= Beginning of Section =
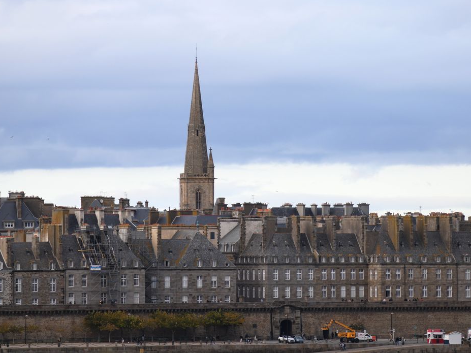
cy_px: 176
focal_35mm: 196
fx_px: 2667
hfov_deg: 10.1
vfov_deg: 7.6
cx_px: 252
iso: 320
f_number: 3.5
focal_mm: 180
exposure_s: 1/1250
= End of Section =
# EXERCISE
Return the material word for word. Pictures are not part of the copy.

# RESPONSE FOR THIS EXERCISE
cy_px: 176
focal_35mm: 196
fx_px: 2667
hfov_deg: 10.1
vfov_deg: 7.6
cx_px: 252
iso: 320
f_number: 3.5
focal_mm: 180
exposure_s: 1/1250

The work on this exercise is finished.